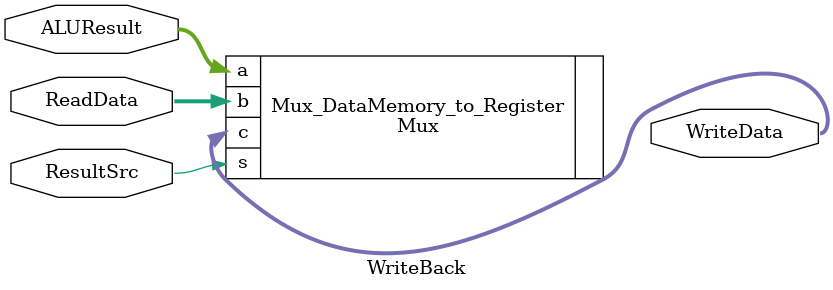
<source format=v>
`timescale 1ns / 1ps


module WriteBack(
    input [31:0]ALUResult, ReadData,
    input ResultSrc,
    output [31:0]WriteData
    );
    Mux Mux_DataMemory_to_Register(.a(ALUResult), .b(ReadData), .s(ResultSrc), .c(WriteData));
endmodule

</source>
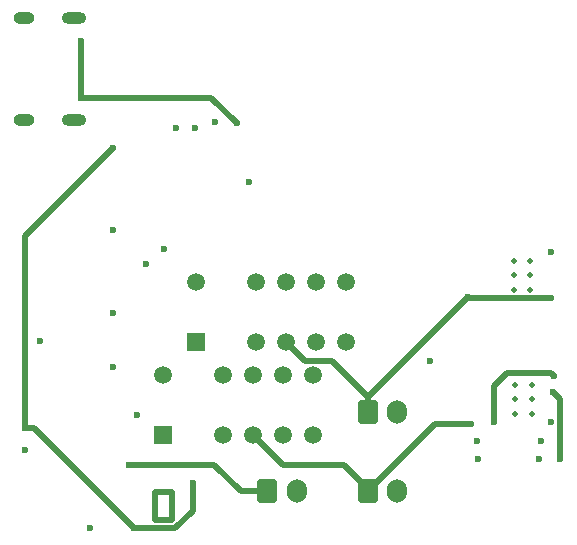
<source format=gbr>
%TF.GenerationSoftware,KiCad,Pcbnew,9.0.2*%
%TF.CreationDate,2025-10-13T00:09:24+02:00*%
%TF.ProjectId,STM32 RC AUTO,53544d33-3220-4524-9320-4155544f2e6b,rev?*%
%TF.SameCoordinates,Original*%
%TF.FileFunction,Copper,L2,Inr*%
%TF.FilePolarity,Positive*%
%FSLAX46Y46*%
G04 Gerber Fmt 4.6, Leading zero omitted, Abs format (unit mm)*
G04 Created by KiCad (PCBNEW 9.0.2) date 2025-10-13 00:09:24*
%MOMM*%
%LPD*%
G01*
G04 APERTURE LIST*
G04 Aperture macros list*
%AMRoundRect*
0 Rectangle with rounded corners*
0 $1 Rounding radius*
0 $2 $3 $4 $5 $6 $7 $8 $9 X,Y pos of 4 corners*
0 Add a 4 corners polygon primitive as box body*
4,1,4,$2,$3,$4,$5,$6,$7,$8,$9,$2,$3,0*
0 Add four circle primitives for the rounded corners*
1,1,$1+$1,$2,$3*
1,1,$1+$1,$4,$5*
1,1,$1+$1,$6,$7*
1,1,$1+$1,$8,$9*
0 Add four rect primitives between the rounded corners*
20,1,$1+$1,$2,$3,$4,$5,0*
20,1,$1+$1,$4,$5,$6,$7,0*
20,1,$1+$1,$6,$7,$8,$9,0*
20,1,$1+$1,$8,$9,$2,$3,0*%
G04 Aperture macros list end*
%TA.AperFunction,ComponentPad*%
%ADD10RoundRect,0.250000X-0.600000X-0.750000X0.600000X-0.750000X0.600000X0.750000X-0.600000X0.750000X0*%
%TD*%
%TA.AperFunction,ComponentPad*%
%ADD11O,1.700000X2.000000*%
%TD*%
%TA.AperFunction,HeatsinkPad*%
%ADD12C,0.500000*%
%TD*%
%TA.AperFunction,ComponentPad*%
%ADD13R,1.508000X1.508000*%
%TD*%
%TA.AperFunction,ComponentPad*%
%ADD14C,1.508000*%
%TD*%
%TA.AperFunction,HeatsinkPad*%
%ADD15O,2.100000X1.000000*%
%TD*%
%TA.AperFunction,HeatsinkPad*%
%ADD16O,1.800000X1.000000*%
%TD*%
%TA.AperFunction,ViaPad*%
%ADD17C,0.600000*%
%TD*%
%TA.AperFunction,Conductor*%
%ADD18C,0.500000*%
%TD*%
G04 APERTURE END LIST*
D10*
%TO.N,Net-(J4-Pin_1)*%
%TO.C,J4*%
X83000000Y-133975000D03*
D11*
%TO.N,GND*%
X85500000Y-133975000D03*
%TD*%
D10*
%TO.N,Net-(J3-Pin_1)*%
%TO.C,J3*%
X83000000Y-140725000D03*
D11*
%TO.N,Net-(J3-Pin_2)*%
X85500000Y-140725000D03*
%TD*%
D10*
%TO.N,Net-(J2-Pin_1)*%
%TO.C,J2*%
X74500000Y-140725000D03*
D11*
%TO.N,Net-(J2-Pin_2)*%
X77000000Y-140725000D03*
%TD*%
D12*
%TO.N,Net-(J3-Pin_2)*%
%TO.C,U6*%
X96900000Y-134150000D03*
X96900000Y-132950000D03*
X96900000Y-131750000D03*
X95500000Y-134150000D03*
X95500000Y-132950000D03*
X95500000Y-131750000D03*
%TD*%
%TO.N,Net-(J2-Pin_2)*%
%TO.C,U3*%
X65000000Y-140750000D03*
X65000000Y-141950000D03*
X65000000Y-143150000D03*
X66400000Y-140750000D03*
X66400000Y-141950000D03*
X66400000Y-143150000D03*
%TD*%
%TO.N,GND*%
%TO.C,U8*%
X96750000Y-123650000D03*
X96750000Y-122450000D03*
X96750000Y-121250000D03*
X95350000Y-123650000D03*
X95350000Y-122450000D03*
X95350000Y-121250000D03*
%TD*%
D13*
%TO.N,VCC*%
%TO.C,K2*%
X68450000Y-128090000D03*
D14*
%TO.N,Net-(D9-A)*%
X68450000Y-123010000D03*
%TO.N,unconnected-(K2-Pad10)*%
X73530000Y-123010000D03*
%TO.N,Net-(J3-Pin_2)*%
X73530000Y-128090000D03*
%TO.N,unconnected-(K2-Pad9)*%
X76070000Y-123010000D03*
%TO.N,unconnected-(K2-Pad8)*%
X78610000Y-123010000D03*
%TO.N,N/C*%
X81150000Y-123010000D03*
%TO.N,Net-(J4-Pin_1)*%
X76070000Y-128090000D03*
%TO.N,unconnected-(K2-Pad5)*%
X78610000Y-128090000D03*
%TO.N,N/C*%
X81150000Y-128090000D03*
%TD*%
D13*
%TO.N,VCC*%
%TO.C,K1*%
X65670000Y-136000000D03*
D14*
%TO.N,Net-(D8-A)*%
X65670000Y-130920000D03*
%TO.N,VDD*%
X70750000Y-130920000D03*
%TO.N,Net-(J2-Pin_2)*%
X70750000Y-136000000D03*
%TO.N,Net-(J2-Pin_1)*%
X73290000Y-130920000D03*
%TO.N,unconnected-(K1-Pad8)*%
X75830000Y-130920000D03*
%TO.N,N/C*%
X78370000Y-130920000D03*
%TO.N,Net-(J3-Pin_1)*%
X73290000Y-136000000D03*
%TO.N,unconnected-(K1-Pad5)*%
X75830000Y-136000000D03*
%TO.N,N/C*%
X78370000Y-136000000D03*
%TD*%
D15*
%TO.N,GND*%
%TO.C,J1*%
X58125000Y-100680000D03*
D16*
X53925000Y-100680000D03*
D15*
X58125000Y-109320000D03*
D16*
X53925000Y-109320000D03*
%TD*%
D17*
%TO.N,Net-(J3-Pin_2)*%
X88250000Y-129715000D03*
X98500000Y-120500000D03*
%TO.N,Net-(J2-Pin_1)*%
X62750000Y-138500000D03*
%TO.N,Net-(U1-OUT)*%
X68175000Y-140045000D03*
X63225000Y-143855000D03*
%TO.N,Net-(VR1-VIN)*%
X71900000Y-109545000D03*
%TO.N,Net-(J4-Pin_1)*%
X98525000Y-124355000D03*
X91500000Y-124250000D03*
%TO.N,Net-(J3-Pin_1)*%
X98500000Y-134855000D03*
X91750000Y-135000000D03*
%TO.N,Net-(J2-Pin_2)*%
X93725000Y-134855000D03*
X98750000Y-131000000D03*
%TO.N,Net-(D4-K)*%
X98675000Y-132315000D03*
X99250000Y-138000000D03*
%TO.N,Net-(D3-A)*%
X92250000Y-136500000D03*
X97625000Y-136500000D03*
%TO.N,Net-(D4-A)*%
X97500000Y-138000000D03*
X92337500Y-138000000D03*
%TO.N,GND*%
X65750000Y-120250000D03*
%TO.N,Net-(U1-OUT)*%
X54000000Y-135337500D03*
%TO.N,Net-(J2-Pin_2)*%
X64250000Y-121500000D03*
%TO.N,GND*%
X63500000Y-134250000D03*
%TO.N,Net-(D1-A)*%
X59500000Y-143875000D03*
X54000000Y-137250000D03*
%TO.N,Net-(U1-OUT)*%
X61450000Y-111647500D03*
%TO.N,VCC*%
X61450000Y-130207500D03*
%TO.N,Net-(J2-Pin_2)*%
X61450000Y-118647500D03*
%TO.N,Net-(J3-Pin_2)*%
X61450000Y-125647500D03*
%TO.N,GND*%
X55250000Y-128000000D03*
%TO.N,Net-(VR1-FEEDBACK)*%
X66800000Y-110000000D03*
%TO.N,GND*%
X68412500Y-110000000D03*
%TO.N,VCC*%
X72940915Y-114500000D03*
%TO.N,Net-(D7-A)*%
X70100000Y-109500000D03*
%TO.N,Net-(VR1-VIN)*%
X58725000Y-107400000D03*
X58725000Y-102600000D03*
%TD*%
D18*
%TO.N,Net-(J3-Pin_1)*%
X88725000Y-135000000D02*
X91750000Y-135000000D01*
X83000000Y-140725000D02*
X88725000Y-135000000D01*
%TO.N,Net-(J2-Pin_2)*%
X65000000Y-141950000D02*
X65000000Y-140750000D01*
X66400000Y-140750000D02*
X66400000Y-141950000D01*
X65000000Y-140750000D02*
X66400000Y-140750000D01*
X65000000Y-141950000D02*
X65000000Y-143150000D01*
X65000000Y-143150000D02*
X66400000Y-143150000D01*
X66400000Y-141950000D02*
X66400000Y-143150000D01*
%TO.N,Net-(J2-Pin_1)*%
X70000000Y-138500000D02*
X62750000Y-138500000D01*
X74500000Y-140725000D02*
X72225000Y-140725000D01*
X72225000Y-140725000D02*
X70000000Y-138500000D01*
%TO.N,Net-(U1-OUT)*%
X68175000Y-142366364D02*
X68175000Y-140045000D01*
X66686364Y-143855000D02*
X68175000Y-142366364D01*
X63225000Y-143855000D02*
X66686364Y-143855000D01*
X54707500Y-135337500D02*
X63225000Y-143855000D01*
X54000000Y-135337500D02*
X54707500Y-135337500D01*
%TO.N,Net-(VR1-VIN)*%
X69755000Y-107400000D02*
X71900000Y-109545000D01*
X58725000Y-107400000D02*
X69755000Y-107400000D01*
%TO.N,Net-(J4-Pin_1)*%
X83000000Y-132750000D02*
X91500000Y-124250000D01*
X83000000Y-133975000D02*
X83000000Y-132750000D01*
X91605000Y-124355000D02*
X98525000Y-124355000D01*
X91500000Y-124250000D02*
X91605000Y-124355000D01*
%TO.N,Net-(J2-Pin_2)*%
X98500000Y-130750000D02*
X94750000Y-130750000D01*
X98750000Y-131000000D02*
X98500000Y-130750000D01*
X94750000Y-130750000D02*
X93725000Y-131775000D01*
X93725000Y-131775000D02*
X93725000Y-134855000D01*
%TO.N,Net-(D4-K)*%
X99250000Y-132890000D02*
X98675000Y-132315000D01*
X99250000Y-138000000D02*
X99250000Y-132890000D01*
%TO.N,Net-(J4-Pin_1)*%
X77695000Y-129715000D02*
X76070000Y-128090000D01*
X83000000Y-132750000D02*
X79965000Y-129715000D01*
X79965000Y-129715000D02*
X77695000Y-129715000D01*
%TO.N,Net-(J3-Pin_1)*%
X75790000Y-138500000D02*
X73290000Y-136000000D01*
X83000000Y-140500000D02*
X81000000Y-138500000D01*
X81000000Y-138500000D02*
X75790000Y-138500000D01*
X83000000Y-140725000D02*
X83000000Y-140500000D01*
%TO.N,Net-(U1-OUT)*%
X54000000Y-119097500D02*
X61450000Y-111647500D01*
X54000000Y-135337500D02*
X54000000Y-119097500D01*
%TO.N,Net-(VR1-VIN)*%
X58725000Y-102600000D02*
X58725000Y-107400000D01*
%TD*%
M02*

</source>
::::
Work to complete:
For each line above that carries the word "macros", copy it out.

Response for this exercise:
G04 Aperture macros list*
G04 Aperture macros list end*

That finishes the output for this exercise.